──────── Data records ────────

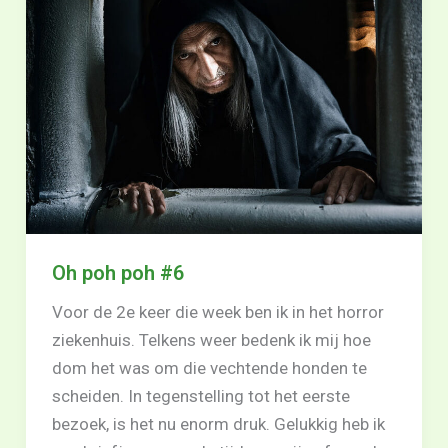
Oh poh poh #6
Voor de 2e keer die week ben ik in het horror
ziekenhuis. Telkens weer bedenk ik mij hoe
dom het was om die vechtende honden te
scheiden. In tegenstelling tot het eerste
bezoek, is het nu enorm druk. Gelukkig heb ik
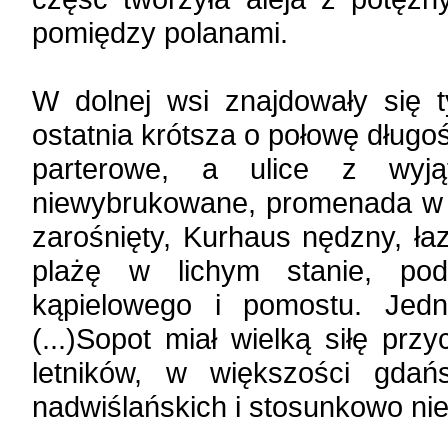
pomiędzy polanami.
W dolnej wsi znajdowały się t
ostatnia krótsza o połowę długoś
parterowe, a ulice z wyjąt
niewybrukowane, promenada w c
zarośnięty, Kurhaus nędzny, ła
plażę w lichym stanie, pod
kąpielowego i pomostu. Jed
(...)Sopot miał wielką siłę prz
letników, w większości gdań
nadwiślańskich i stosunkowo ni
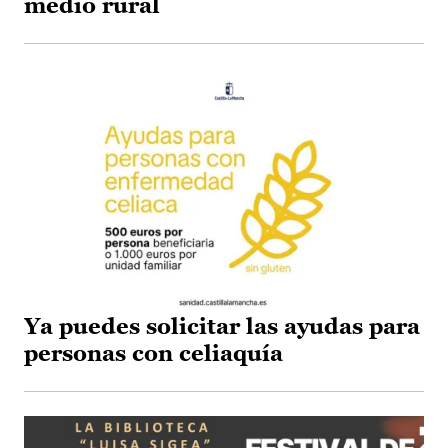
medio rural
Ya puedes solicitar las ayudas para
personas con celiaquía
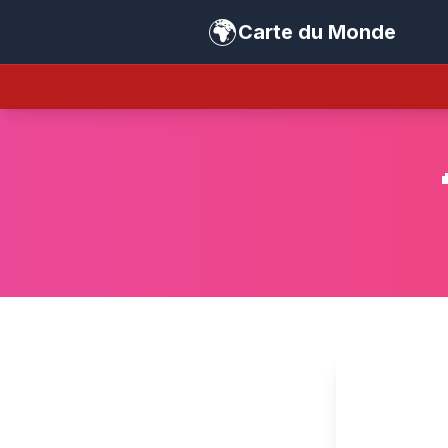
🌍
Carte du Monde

────────
──────── Data records ────────

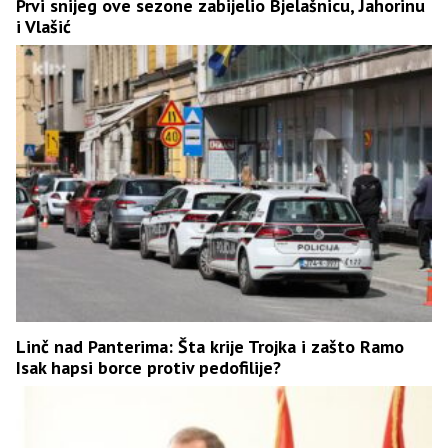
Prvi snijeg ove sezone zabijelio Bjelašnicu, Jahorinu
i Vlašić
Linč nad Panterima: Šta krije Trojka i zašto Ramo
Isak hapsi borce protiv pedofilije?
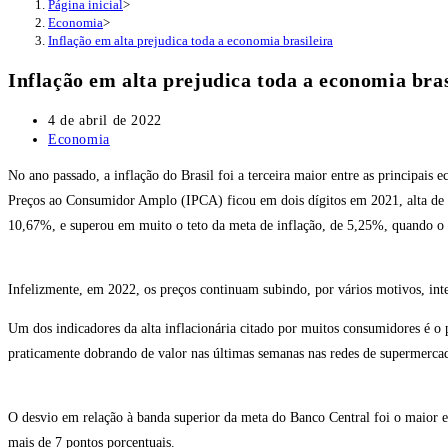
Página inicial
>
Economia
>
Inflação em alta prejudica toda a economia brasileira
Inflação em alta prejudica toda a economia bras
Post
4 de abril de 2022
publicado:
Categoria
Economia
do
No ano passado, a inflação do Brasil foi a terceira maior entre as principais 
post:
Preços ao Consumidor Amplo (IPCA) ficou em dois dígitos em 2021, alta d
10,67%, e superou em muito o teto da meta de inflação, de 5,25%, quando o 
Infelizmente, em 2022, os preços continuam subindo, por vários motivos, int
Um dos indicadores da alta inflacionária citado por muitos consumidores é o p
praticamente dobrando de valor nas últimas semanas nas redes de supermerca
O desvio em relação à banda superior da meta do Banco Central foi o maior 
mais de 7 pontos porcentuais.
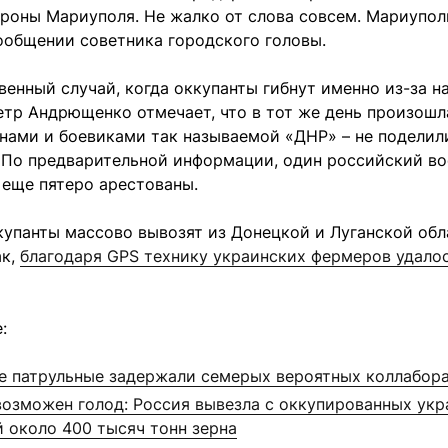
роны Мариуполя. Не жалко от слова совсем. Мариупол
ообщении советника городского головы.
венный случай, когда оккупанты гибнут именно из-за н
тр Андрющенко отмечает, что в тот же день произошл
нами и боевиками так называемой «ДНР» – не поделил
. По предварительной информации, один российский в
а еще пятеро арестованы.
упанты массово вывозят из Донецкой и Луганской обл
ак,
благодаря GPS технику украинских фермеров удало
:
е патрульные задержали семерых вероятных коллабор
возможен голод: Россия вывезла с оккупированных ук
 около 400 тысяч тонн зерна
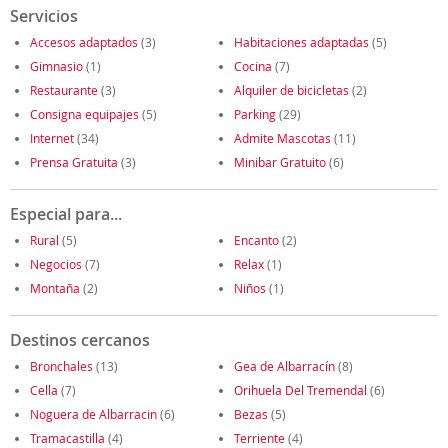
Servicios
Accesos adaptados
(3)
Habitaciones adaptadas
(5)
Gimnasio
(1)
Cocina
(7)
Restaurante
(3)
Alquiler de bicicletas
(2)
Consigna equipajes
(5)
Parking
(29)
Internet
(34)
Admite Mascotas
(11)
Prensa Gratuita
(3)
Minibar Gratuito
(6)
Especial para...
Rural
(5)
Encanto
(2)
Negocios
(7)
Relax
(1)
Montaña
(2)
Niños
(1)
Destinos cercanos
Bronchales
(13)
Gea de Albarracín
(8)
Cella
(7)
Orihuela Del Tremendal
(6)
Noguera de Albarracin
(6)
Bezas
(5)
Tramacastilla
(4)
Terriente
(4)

────────

• _Work instructions_
Every line above that has the string "prejudica" needs to be copied.

• _Expected answer_
Inflação em alta prejudica toda a economia brasileira
Inflação em alta prejudica toda a economia bras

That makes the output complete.